LANDGRAAF – Dit weekend hebben al bijna 45.000 mensen in ruim 35.000 tuinen vogels geteld voor de Nationale Tuinvogeltelling. Het grootste citizen science evenement van Nederland wordt jaarlijks georganiseerd door Vogelbescherming Nederland en Sovon Vogelonderzoek Nederland. In totaal waren er zondagmiddag 775.584 vogels geteld. Ook dit jaar staat de huismus op één, net als in voorgaande jaren. De spreeuw belandt nipt op de 10e plaats. Door het zachte winterweer van de afgelopen maanden zijn er een recordaantal tjiftjaffen gezien.

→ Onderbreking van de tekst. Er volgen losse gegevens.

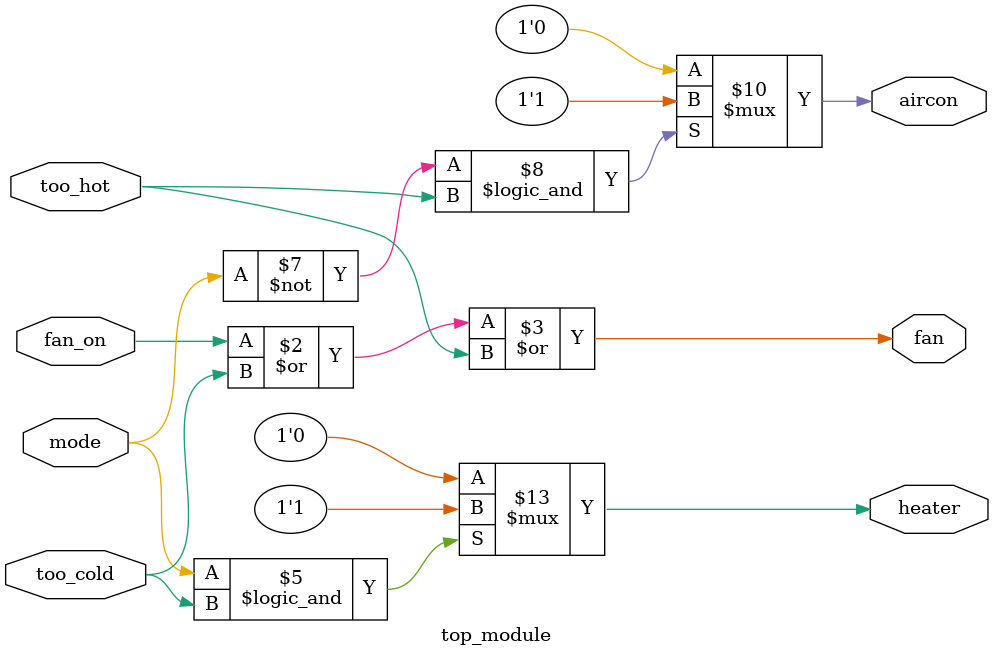
<source format=sv>
module top_module(
    input mode,
    input too_cold, 
    input too_hot,
    input fan_on,
    output reg heater,
    output reg aircon,
    output reg fan
);

// control the fan
always @(*) begin
    fan = fan_on | too_cold | too_hot;
end

// control the heater
always @(*) begin
    if (mode && too_cold) begin
        heater = 1;
    end else begin
        heater = 0;
    end
end

// control the air conditioner
always @(*) begin
    if (~mode && too_hot) begin
        aircon = 1;
    end else begin
        aircon = 0;
    end
end

endmodule

</source>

Ook dit jaar is de huismus opnieuw de meest getelde vogel in de Nederlandse tuinen. De reden dat deze vogel op één staat is omdat een huismus in grote groepen leeft. In de telling is goed terug te zien dat het aantal huismussen in de grote steden is afgenomen. In Den Haag eindigt de huismus op de 12e plaats, in Rotterdam en Amsterdam op de 2e plaats. In de top 10 eindigt de koolmees op de 2e plaats, gevolgd door de merel. De merel is de vogel die in de meeste tuinen is gezien, koolmees en roodborst eindigen op de 2e en 3e plek.
Spreeuw nipt op tien
De spreeuw eindigt dit jaar op het nippertje op de 10e plaats. De afgelopen jaren zien we het aantal getelde spreeuwen tijdens de Tuinvogeltelling afnemen. Dat beeld komt overeen met andere onderzoek: de afgelopen 30 jaar is het aantal spreeuwen met 60% afgenomen. Door het zachte winterweer van de afgelopen maanden zijn er dit jaar tijdens de Tuinvogeltelling is er een recordaantal tjiftjaffen gezien. De tjiftjaf zakt bij kouder weer af naar het Zuiden van Europa, maar uit de telling blijkt dat een groot deel dit jaar de winter in de Nederlandse tuinen door brengt. Dit jaar waren er ook diverse bijzondere vogels in de tuinen te zien, zoals een Siberische braamsluiper, langstaartroodmus en Oosterse Tortel.